The United States Tax Court recently held, in the case of the Estate of Reichardt, 114 TC No. 9 (2000), that property transferred by an individual to a family limited partnership (“FLP”) was includible in the decedent’s gross estate because the decedent retained possession and enjoyment of the property, including the right to its income.

Shortly after having diagnosed with terminal cancer, Mr. Reichardt formed a revocable living trust and a FLP. He appointed himself and his children as Co-Trustees to act on behalf of the trust. The trust was the FLP’s only general partner.

In the case, Mr. Reichardt transferred all of his property (except for his car, personal effects, and a small amount of cash) to the FLP, including property in which he had a life interest. He signed deeds individually and on behalf of his wife’s estate, transferring property to his living trust. He then signed deeds as trustee, transferring the property of the FLP, Reichardt then gave each of his children a 30.4% interest in the FLP on October 22, 1993. He died on August 21, 1994 and his estate did not report any of the assets transferred to the trust and FLP. The Internal Revenue Service determined that the assets transferred to FLP should have been included in the Reichardt estate.

There are several lessons to be learned from the Reichardt case. First, it is paramount to have a proper business purpose for an FLP. An FLP has a proper business purpose when it is funded with income-producing assets, not merely a personal residence or cash and securities.

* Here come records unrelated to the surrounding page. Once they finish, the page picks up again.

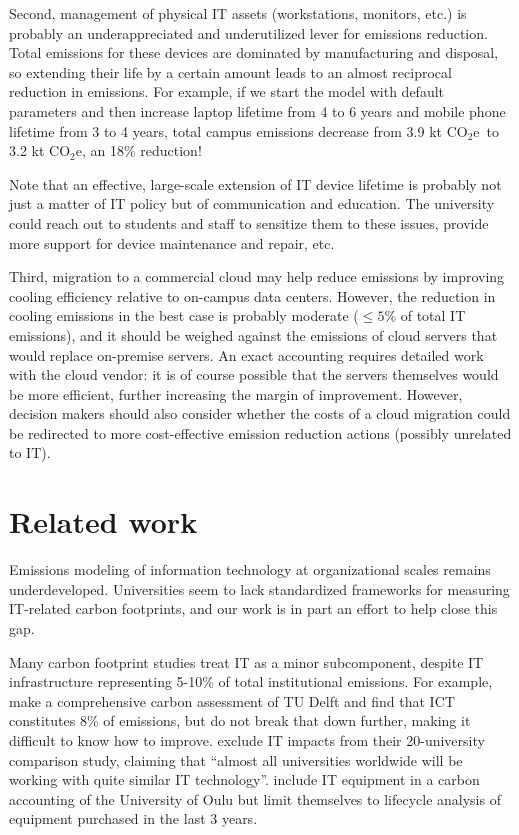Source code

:\documentclass[11pt]{article}
\newcommand{\coe}{CO$_2$e}
\newcommand{\tcoe}{t \coe}
\begin{document}
Second, management of physical IT assets (workstations, monitors, etc.) is probably an underappreciated and underutilized lever for emissions reduction. Total emissions for these devices are dominated by manufacturing and disposal, so extending their life by a certain amount leads to an almost reciprocal reduction in emissions. For example, if we start the model with default parameters and then increase laptop lifetime from 4 to 6 years and mobile phone lifetime from 3 to 4 years, total campus emissions decrease from 3.9 k\tcoe\ to 3.2 k\tcoe, an 18\% reduction!

Note that an effective, large-scale extension of IT device lifetime is probably not just a matter of IT policy but of communication and education. The university could reach out to students and staff to sensitize them to these issues, provide more support for device maintenance and repair, etc.

Third, migration to a commercial cloud may help reduce emissions by improving cooling efficiency relative to on-campus data centers. However, the reduction in cooling emissions in the best case is probably moderate ($\le 5$\% of total IT emissions), and it should be weighed against the emissions of cloud servers that would replace on-premise servers. An exact accounting requires detailed work with the cloud vendor: it is of course possible that the servers themselves would be more efficient, further increasing the margin of improvement. However, decision makers should also consider whether the costs of a cloud migration could be redirected to more cost-effective emission reduction actions (possibly unrelated to IT).

\section{Related work}
\label{sec:related:work}

Emissions modeling of information technology at organizational scales remains underdeveloped. Universities seem to lack standardized frameworks for measuring IT-related carbon footprints, and our work is in part an effort to help close this gap.

Many carbon footprint studies treat IT as a minor subcomponent, despite IT infrastructure representing 5-10\% of total institutional emissions. For example, \textcite{herth:quantifying:2022} make a comprehensive carbon assessment of TU Delft and find that ICT constitutes 8\% of emissions, but do not break that down further, making it difficult to know how to improve. \textcite{helmers:universities:2021} exclude IT impacts from their 20-university comparison study, claiming that ``almost all universities worldwide will be working with quite similar IT technology''. \textcite{kiehle:2023} include IT equipment in a carbon accounting of the University of Oulu but limit themselves to lifecycle analysis of equipment purchased in the last 3 years.
\end{document}

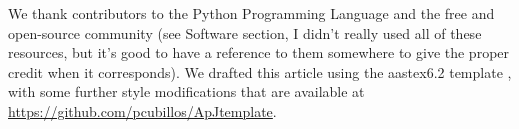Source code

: \acknowledgments

We thank contributors to the Python Programming Language and the free and
open-source community (see Software section, I didn't really used all
of these resources, but it's good to have a reference to them
somewhere to give the proper credit when it corresponds). We drafted
this article using the aastex6.2 template
\citep{AASteamHendrickson2018aastex62}, with some further style
modifications that are available at
\href{https://github.com/pcubillos/ApJtemplate}
{https://github.com/pcubillos/ApJtemplate}.





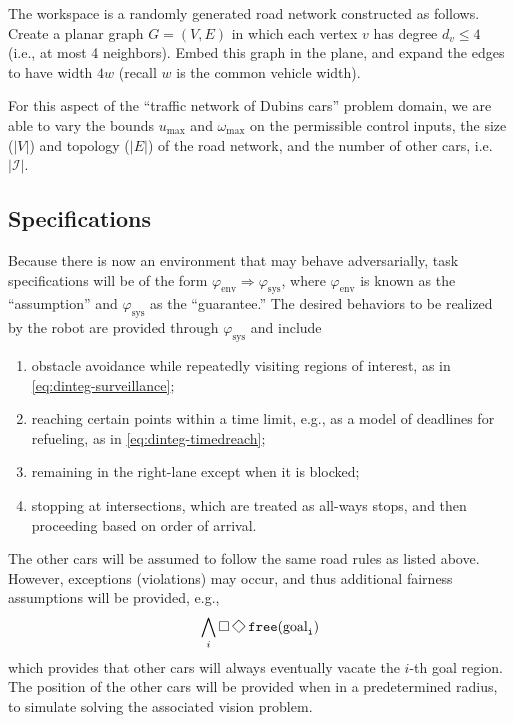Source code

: \documentclass{amsart}
\theoremstyle{definition}
\begin{document}
The workspace is a randomly generated road network constructed as follows.
Create a planar graph $G = (V,E)$ in which each vertex $v$ has degree $d_v \le 4$
(i.e., at most 4 neighbors).  Embed this graph in the plane, and expand the
edges to have width $4w$ (recall $w$ is the common vehicle width).

For this aspect of the ``traffic network of Dubins cars'' problem domain, we are
able to vary the bounds $u_{\mathrm{max}}$ and $\omega_{\mathrm{max}}$ on the
permissible control inputs, the size ($|V|$) and topology ($|E|$) of the road
network, and the number of other cars, i.e. $|\mathcal I|$.


\subsection{Specifications}

Because there is now an environment that may behave adversarially, task
specifications will be of the form $\varphi_{\mathrm{env}} \Rightarrow
\varphi_{\mathrm{sys}}$, where $\varphi_{\mathrm{env}}$ is known as the
``assumption'' and $\varphi_{\mathrm{sys}}$ as the ``guarantee.''  The desired
behaviors to be realized by the robot are provided through
$\varphi_{\mathrm{sys}}$ and include
\begin{enumerate}
\item obstacle avoidance while repeatedly visiting regions of interest, as in
  \eqref{eq:dinteg-surveillance};

\item reaching certain points within a time limit, e.g., as a model of deadlines
  for refueling, as in \eqref{eq:dinteg-timedreach};

\item remaining in the right-lane except when it is blocked;

\item stopping at intersections, which are treated as all-ways stops, and then
  proceeding based on order of arrival.
\end{enumerate}
The other cars will be assumed to follow the same road rules as listed above.
However, exceptions (violations) may occur, and thus additional fairness
assumptions will be provided, e.g.,
\begin{equation}\label{eq:freegoals}
\bigwedge_i \Galways \Feventually \tt{free}(\mathrm{goal}_i)
\end{equation}
which provides that other cars will always eventually vacate the $i$-th goal
region. The position of the other cars will be provided when in a predetermined 
radius, to simulate solving the associated vision problem. 
\end{document}
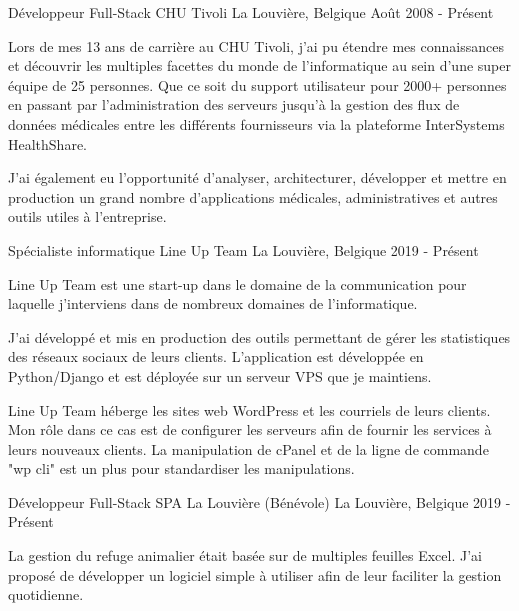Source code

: 

\begin{cventries}

  \cventry
    {Développeur Full-Stack} %
    {CHU Tivoli} %
    {La Louvière, Belgique} %
    {Août 2008 - Présent} %
    {
    Lors de mes 13 ans de carrière au CHU Tivoli, j'ai pu étendre mes connaissances et découvrir les multiples facettes du monde de l'informatique au sein d'une super équipe de 25 personnes.
    Que ce soit du support utilisateur pour 2000+ personnes en passant par l'administration des serveurs jusqu'à la gestion des flux de données médicales entre les différents fournisseurs via la plateforme InterSystems HealthShare.
    
    J'ai également eu l'opportunité d'analyser, architecturer, développer et mettre en production un grand nombre d'applications médicales, administratives et autres outils utiles à l'entreprise.
    
    }

  \cventry
    {Spécialiste informatique} %
    {Line Up Team} %
    {La Louvière, Belgique} %
    {2019 - Présent} %
    {
    Line Up Team est une start-up dans le domaine de la communication pour laquelle j'interviens dans de nombreux domaines de l'informatique.
    
    J'ai développé et mis en production des outils permettant de gérer les statistiques des réseaux sociaux de leurs clients. L'application est développée en Python/Django et est déployée sur un serveur VPS que je maintiens.
    
    Line Up Team héberge les sites web WordPress et les courriels de leurs clients. Mon rôle dans ce cas est de configurer les serveurs afin de fournir les services à leurs nouveaux clients. La manipulation de cPanel et de la ligne de commande "wp cli" est un plus pour standardiser les manipulations.

    }
    
    
  \cventry
    {Développeur Full-Stack} %
    {SPA La Louvière (Bénévole)} %
    {La Louvière, Belgique} %
    {2019 - Présent} %
    {
    La gestion du refuge animalier était basée sur de multiples feuilles Excel. J'ai proposé de développer un logiciel simple à utiliser afin de leur faciliter la gestion quotidienne.

}
\end{cventries}
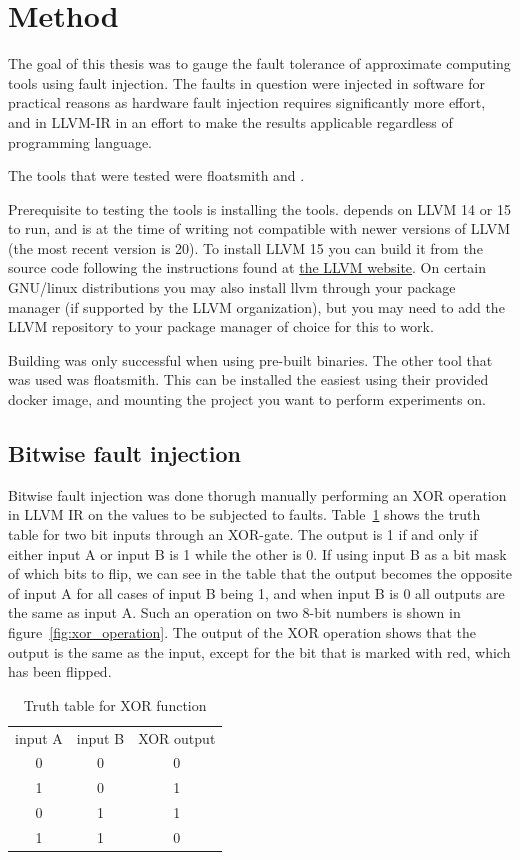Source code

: \section{Method}

The goal of this thesis was to gauge the fault tolerance of approximate computing tools using fault injection. The faults in question were injected in software for practical reasons as hardware fault injection requires significantly more effort, and in LLVM-IR in an effort to make the results applicable regardless of programming language.

The tools that were tested were floatsmith and \taffo{}.

Prerequisite to testing the tools is installing the tools. \taffo{} depends on LLVM 14 or 15 to run, and is at the time of writing not compatible with newer versions of LLVM (the most recent version is 20). To install LLVM 15 you can build it from the source code following the instructions found at \href{llvm.org}{the LLVM website}. On certain GNU/linux distributions you may also install llvm through your package manager (if supported by the LLVM organization), but you may need to add the LLVM repository  to your package manager of choice for this to work. 

Building \taffo{} was only successful when using pre-built binaries. 
The other tool that was used was floatsmith. This can be installed the easiest using their provided docker image, and mounting the project you want to perform experiments on.

\subsection{Bitwise fault injection}
Bitwise fault injection was done thorugh manually performing an XOR operation in LLVM IR on the values to be subjected to faults. Table~\ref{table:xor_truth_table} shows the truth table for two bit inputs through an XOR-gate. The output is 1 if and only if either input A or input B is 1 while the other is 0. If using input B as a bit mask of which bits to flip, we can see in the table that the output becomes the opposite of input A for all cases of input B being 1, and when input B is 0 all outputs are the same as input A. Such an operation on two 8-bit numbers is shown in figure~\ref{fig:xor_operation}. The output of the XOR operation shows that the output is the same as the input, except for the bit that is marked with red, which has been flipped.

\begin{table}[htb]
    \centering
\caption{Truth table for XOR function}
    \label{table:xor_truth_table}
\begin{tabular}{c|c|c}\label{table:xor_truth_table}
     input A& input B& XOR output \\
     0&0&0\\
     1&0&1\\
     0&1&1\\
     1&1&0
\end{tabular}
    
\end{table}



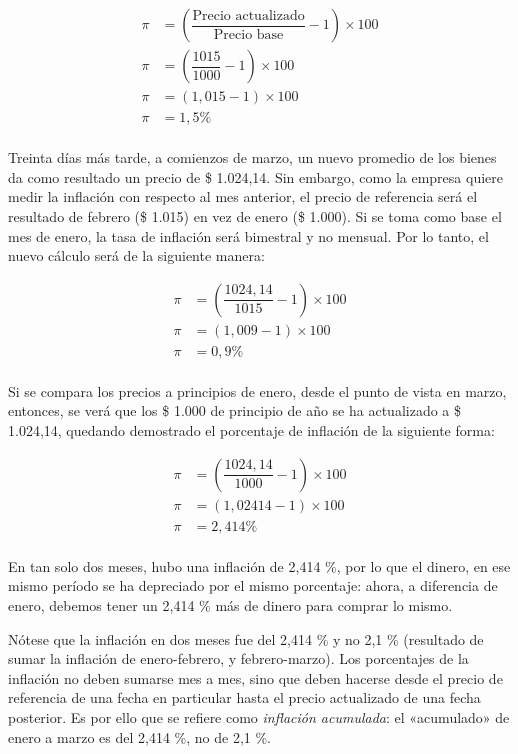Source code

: \documentclass[12pt,a4paper,twoside]{book}
\begin{document}
\begin{align*}
\pi &= \left( \dfrac{\text{Precio actualizado}}{\text{Precio base}} - 1 \right) \times 100 \\
\pi &= \left( \dfrac{1015}{1000} -1 \right) \times 100 \\
\pi &= \left( 1,015 - 1 \right) \times 100 \\
\pi &= 1,5 \% \\
\end{align*}

Treinta días más tarde, a comienzos de marzo, un nuevo promedio de los bienes da como resultado un precio de \$ 1.024,14. Sin embargo, como la empresa quiere medir la inflación con respecto al mes anterior, el precio de referencia será el resultado de febrero (\$ 1.015) en vez de enero (\$ 1.000). Si se toma como base el mes de enero, la tasa de inflación será bimestral y no mensual. Por lo tanto, el nuevo cálculo será de la siguiente manera:

\begin{align*}
\pi &= \left( \dfrac{1024,14}{1015} -1 \right) \times 100 \\
\pi &= \left( 1,009 - 1 \right) \times 100 \\
\pi &= 0,9 \% \\
\end{align*}

Si se compara los precios a principios de enero, desde el punto de vista en marzo, entonces, se verá que los \$ 1.000 de principio de año se ha actualizado a \$ 1.024,14, quedando demostrado el porcentaje de inflación de la siguiente forma:

\begin{align*}
\pi &= \left( \dfrac{1024,14}{1000} -1 \right) \times 100 \\
\pi &= \left( 1,02414 - 1 \right) \times 100 \\
\pi &= 2,414 \% \\
\end{align*}

En tan solo dos meses, hubo una inflación de 2,414 \%, por lo que el dinero, en ese mismo período se ha depreciado por el mismo porcentaje: ahora, a diferencia de enero, debemos tener un 2,414 \% más de dinero para comprar lo mismo.

Nótese que la inflación en dos meses fue del 2,414 \% y no 2,1 \% (resultado de sumar la inflación de enero-febrero, y febrero-marzo). Los porcentajes de la inflación no deben sumarse mes a mes, sino que deben hacerse desde el precio de referencia de una fecha en particular hasta el precio actualizado de una fecha posterior. Es por ello que se refiere como \textit{inflación acumulada}: el «acumulado» de enero a marzo es del 2,414 \%, no de 2,1 \%.
\end{document}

Second, an FLP is a separate business entity, and therefore requires certain records in order to be respected as a business form. In audits with the Internal Revenue Service the taxpayer may be required to produce, among other things, accounting records, bank and brokerage account records, tax returns and charter documents to establish the separate business nature of the FLP.

Third, in order to ensure that property transferred to an FLP will be brought back into the transferor’s estate under Internal Revenue Code Sec. 2036, the transferor must respect the FLP business form. The transferor should avoid using FLP property personally, and should never commingle it with his or her own property.